[DATA SUPPLIED Boundary: Start]

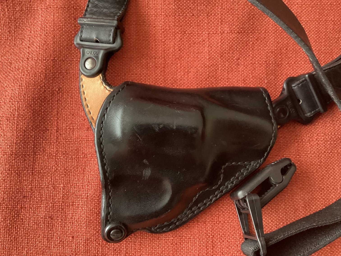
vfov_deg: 45.4
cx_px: 170
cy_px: 128
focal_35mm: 31
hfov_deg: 58.3
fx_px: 305
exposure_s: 1/30
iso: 640
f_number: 2.4
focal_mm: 3.3
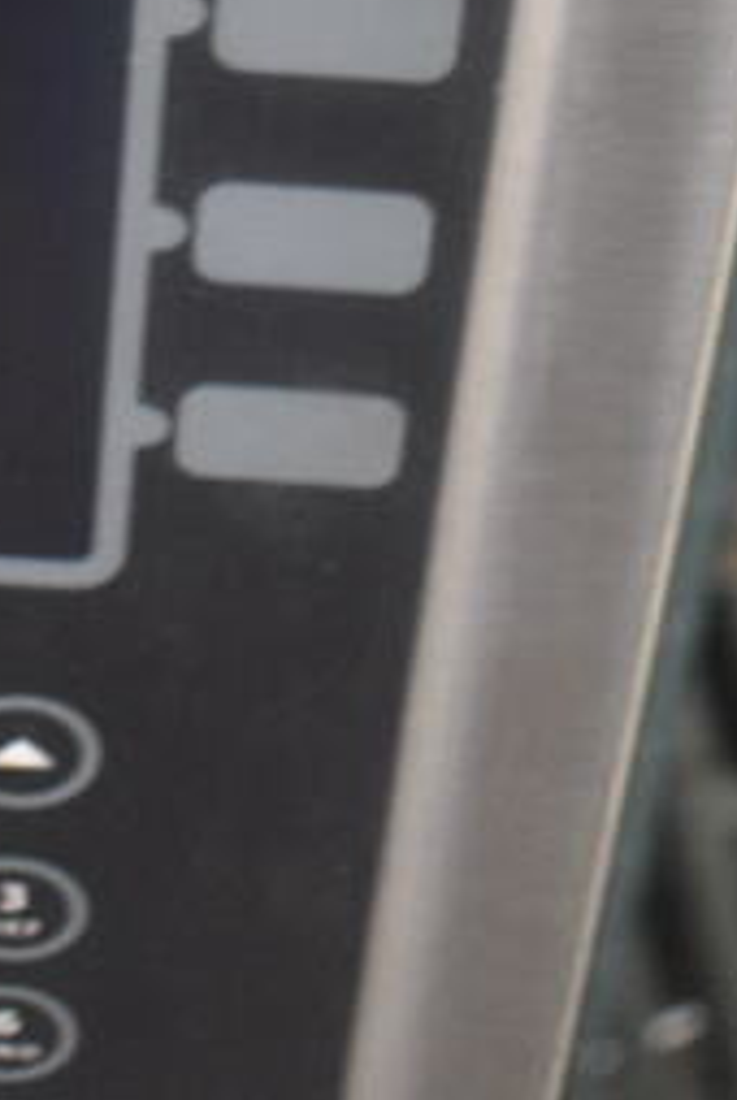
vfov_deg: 19.5
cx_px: 4
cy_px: -310
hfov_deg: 13.9
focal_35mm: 97
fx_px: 2970
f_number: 4
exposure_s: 1/60
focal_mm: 18
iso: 2000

[DATA SUPPLIED Boundary: End]

Without altering a word, return all of the records above and leave out their pictures.

SOLUTION TO THIS TASK
vfov_deg: 45.4
cx_px: 170
cy_px: 128
focal_35mm: 31
hfov_deg: 58.3
fx_px: 305
exposure_s: 1/30
iso: 640
f_number: 2.4
focal_mm: 3.3
vfov_deg: 19.5
cx_px: 4
cy_px: -310
hfov_deg: 13.9
focal_35mm: 97
fx_px: 2970
f_number: 4
exposure_s: 1/60
focal_mm: 18
iso: 2000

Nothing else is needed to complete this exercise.